Activity: Beginning at the line that holds "Fig. 7. Collector" and continuing to the last line of the data below, transcribe every line word for word, without pictures.

Data shown:

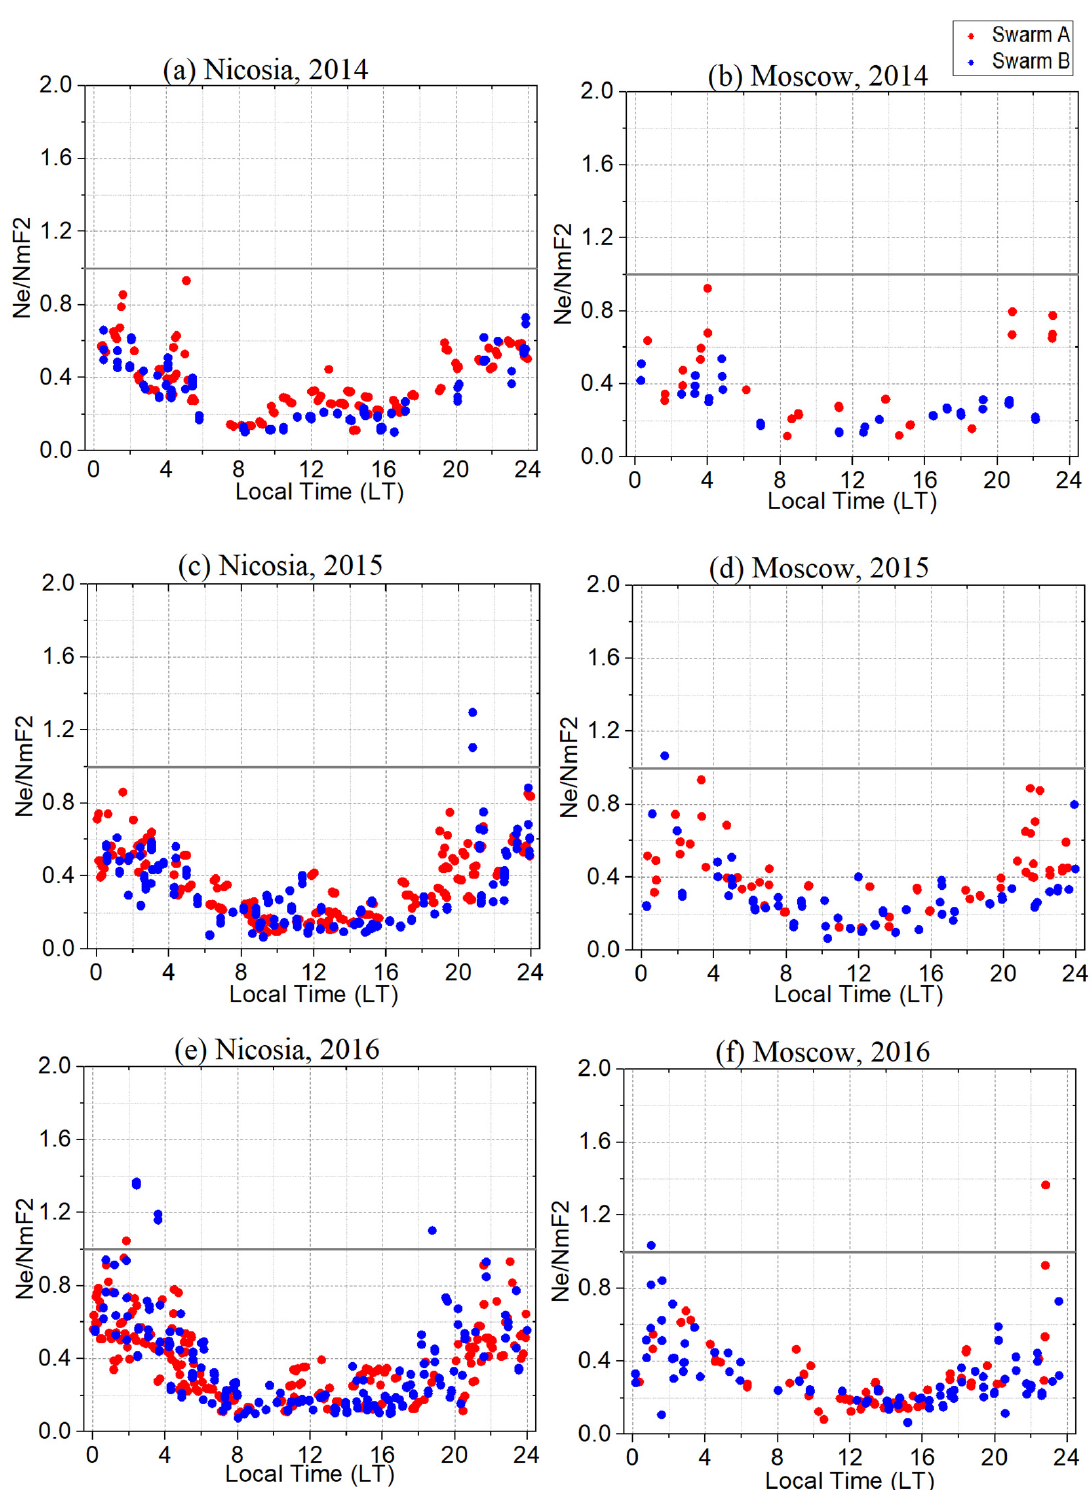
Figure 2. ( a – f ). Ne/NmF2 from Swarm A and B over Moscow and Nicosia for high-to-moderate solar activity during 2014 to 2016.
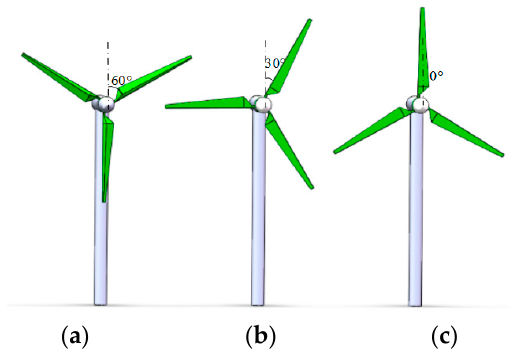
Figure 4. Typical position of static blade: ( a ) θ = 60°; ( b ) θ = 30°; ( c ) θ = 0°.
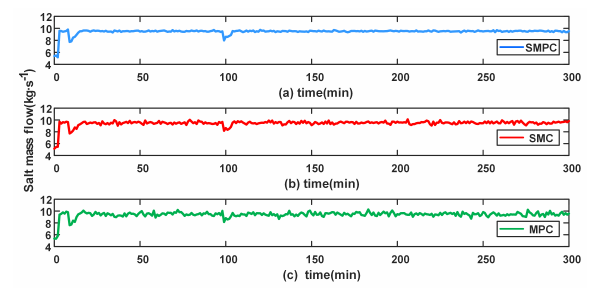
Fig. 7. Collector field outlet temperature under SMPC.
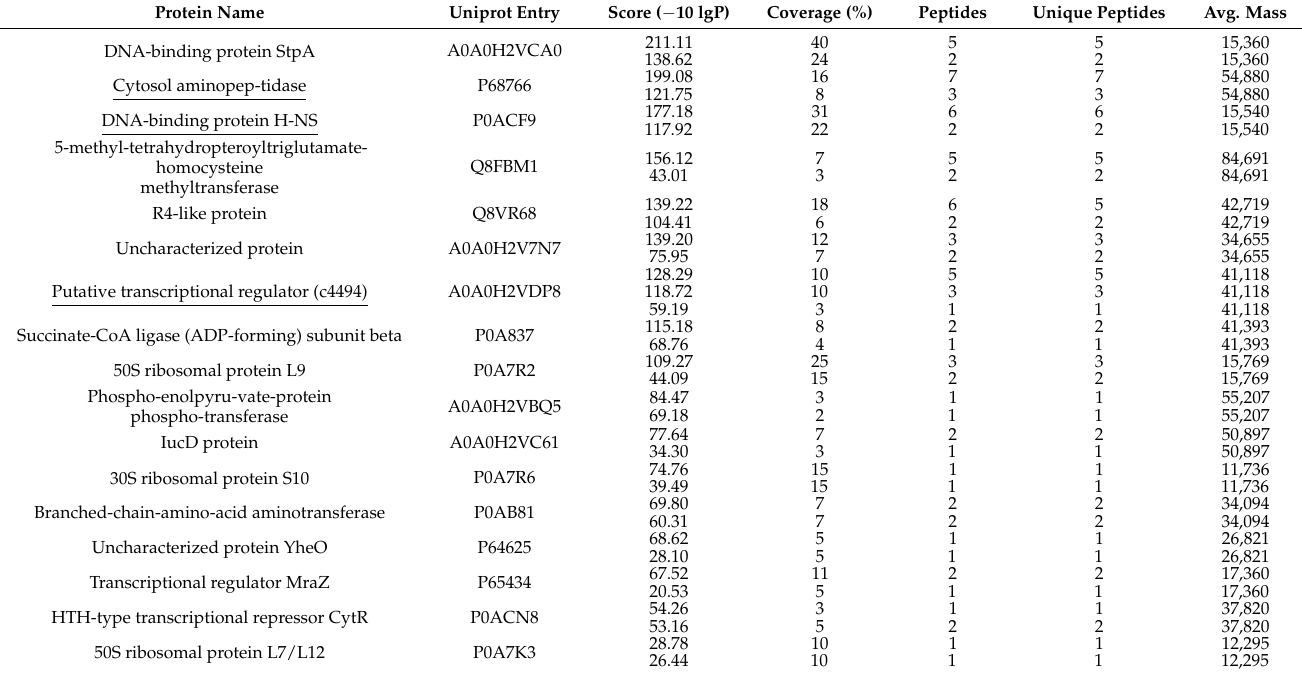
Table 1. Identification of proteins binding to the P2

Solution for this exercise:
Fig. 7. Collector field outlet temperature under SMPC.
Table 1. Identification of proteins binding to the P2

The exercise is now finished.